The implication of this decision is to make sure that the assistance dollar will be allocated within the framework of the criteria established by the IFIs (WB, IMF, etc.), and not left at the discretion of Zardari government.
It would probably require Pakistan to follow through necessary fiscal and economic reforms, including improvement in revenue collection and extending the tax base to other eligible taxpayers. It may also call for other measures such as further privatisation and liberalisation of the economy, in conformity with the nostalgia of Washington Consensus. The consequences that will follow from this would increase poverty and further increase in the inflationary pressures in the economy. With popularity already at a very low level, the government will likely become more unpopular.
The underlying message of both the Kerry-Lugar Bill and the FoDP is to demonstrate recognition of urgent need of assistance for Pakistan, but with its disbursement based on viable and transparent criteria. With so many caveats included in the Bill about accountability and periodic reports to Congress about allocation of funds, and with FoDP decision to bring WB as the intermediary, it is obvious that Zardari government suffers from credibility gap in the eyes of the international donors. It does not speak well for the government and promotes poor image for the country. Contrary to the claim made by the spokesman of Mr Zardari, the president's recent foreign trip cannot be called a success.

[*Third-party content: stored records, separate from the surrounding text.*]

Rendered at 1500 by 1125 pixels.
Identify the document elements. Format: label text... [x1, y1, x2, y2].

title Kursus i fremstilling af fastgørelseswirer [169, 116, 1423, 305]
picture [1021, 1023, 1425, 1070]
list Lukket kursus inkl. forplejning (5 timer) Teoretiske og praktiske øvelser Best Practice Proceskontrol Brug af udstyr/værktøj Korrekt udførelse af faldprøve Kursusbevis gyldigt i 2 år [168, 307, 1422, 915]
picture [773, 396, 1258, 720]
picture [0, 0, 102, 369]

The latest report of Transparency International came out almost concurrently with the other developments, but as an annual event its publication was in accordance with its schedule. The section on Pakistan presents a strong indictment of the government. The rumour mills are churning out all kinds of accusations from diverse sources, from a baker to a banker to a business tycoon, all leading to the top. The recent disclosure about the rental power plants lends further support to this rapidly expanding literature on the subject.

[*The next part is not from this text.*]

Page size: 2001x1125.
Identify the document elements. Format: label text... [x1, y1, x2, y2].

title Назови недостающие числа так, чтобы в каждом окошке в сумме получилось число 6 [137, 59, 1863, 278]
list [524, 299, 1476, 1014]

The government will be saddled with a very serious responsibility for the remaining four years of its tenure. Kerry-Lugar Bill will especially keep them busy, something they are not used to, from parliamentarians to the top. The obvious fact is that the Bill calls for extensive cooperation between Pakistan and the USA, and a greater presence of the Americans in the country than ever before, apparently guiding, advising, assisting their counterparts in Pakistan, to fulfil the objectives of the Bill.
That will not go down well in the country. A leader with ‘soft-power' could reach the people directly to give them assurance and hope, but Mr Zardari does not have the facility with the language.
The third development is not directly related to the above two, but as a challenge to the credibility of the government is parallel to them. It is about the plan, in progress according to reports, to lease agricultural land to Saudi Arabia for growing crops to fulfil its needs. Why should this favour be done to the Saudis is an important question. They do seem to enjoy the role of patrons of politics in Pakistan, from time to time, and they are part of the FoDP, though it is difficult to understand what interest they would have in a `democratic` Pakistan.
Land lease to produce crops for export by the lease-holder at his discretion fits in with a model of plantation economy, with tenancy laws in Pakistan no better than which prevailed in the old colonies that used slave or indentured labour. If the lease-holder becomes the monopoly exporter of a single or a few crops, his activity would bring Pakistan to the level of a banana republic. Also, water scarcity is not far away, in rivers as well as aquifer- wells and tube-wells.
The interesting point is that all this is being promoted by a self-proclaimed secular and a modernist party, with a link with the legacy of Z.A. Bhutto. And there is not a peep from the other main parties about this matter, not PML-N, not MQM, not ANP, not Insaf Party.